►
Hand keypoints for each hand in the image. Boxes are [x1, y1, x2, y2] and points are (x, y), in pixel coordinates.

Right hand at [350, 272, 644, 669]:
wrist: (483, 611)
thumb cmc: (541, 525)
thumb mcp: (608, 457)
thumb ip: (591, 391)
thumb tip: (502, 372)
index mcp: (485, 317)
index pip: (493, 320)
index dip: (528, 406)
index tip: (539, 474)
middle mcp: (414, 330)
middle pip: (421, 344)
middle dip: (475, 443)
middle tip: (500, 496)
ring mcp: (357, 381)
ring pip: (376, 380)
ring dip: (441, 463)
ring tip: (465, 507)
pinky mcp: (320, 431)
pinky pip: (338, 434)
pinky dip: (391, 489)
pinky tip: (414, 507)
◄
►
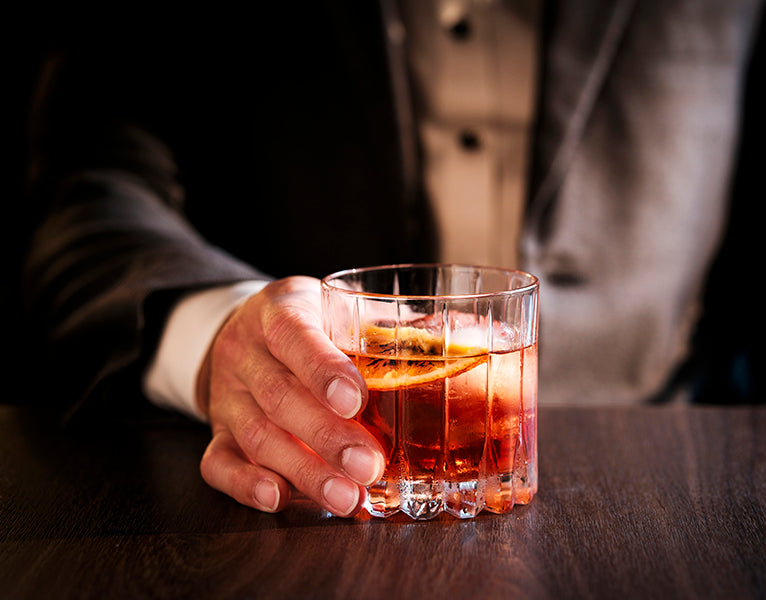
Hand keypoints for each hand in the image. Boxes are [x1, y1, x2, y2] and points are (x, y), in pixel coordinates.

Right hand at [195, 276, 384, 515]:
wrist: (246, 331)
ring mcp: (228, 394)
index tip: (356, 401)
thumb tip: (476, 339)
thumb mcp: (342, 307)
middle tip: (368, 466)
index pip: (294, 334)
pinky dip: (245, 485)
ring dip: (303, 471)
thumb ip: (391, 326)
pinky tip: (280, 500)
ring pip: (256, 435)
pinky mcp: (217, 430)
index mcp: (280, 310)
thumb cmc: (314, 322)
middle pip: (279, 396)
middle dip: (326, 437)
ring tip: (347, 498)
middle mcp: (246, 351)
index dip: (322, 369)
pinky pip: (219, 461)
◄
- DIRECTIONS -
Starting at the line with "index tip: (356, 401)" and ending at the line with "pinky pip: (219, 461)", print each line of the listing above exactly, with no other lines.

- RESULT BELOW -
index tip: (356, 401)
thumb tip: (476, 339)
thumb mcp: (342, 307)
middle tip: (368, 466)
index pip: (294, 334)
pinky dip: (245, 485)
ring dip: (303, 471)
thumb ip: (391, 326)
pinky tip: (280, 500)
ring pip: (256, 435)
pinky mcp: (217, 430)
index mcp: (280, 310)
thumb cmc: (314, 322)
middle pip: (279, 396)
middle dip: (326, 437)
ring tip: (347, 498)
middle mcp: (246, 351)
index dip: (322, 369)
pinky pip: (219, 461)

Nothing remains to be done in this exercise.